L’origine géographique des fonds investis en RDC importent peu, estime une patronne de la place. Pour elle, c’est plutôt une bonne chose pour la RDC d’avoir une banque internationale et bien assise qui s’implante sur son marché. Elle approuve par ailleurs l’approche d’Equity qui est la moins risquée. Les Kenyans ont d’abord commencé, il y a presque six ans, par acquérir l’ex-Procrédit dont la clientèle est essentiellement composée de particuliers ainsi que de petites et moyennes entreprises. Puis ils ont racheté un autre établissement avec lequel il peut y avoir beaucoup de synergies. Ce qui a été visé dans ce rapprochement, c’est bien le renforcement de l’aspect « corporate » [pour la clientèle de grandes entreprises] et le maillage géographique de la BCDC, une banque centenaire, pour bénéficier de son vaste réseau.
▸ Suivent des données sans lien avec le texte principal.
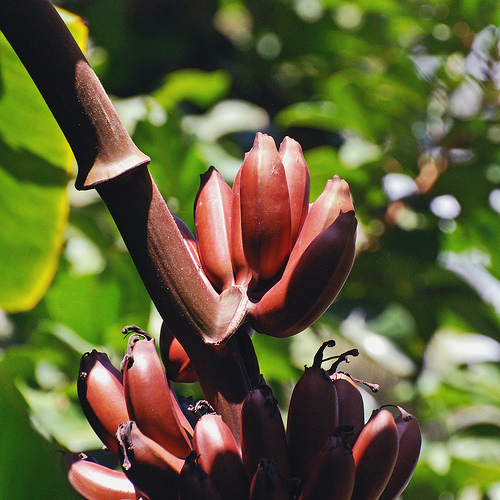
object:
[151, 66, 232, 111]
leaves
La nouvelle enseigne affiche désormais une présence nationale de 74 agences, y déploie 3 055 agents bancaires, avec 214 distributeurs automatiques disponibles sur tout le territoire national. Elle dispose en tout de treize bureaux locaux dédiés. La concurrence sera cependant rude avec le premier établissement de la place, Rawbank, qui ne se laissera sûrement pas faire. En jeu : la place de leader du marché bancaire congolais.
Reste que certains observateurs s’interrogent sur la raison fondamentale qui a poussé EGH à venir en RDC. Le marché kenyan étant saturé, le groupe dirigé par James Mwangi a mis en œuvre une stratégie régionale, s’implantant notamment au Rwanda, en Tanzanie et en Ouganda. « A l’intérieur du Kenya, il y a une forme de compétition entre les banques. D’où une volonté d’expansion de ces établissements pour sortir de leur pays en allant plus loin », avance un ancien banquier à la retraite. « La stratégie suivie consiste à capter les parts de marché notamment à l’étranger», précise pour sa part un professeur d’économie basé en France mais d’origine africaine. Selon lui, la RDC est une cible naturelle pour les Kenyans qui se considèrent comme étant l’économie dominante dans la région orientale. Et le pays de Patrice Lumumba est en revanche perçu comme faisant partie de leur zone d’influence.
Cela tombe bien. Le taux de pénétration bancaire en RDC est compris entre 6 et 10%. Cette faible bancarisation combinée à la démographie du pays en fait un marché dont le potentiel est encore important. Ayant conçu un modèle bancaire basé sur l’innovation, les technologies de la téléphonie mobile et la digitalisation des opérations, EGH est certainement tenté de reproduire la même chose en RDC. Encore faut-il que ce pays puisse se hisser à un niveau de technologie téléphonique et de gestion rigoureuse comme le Kenya. Avec un bon support technique, on pourrait assister à une accélération de la bancarisation dans ce pays-continent d’Afrique centrale. Tel est certainement le pari fait par James Mwangi.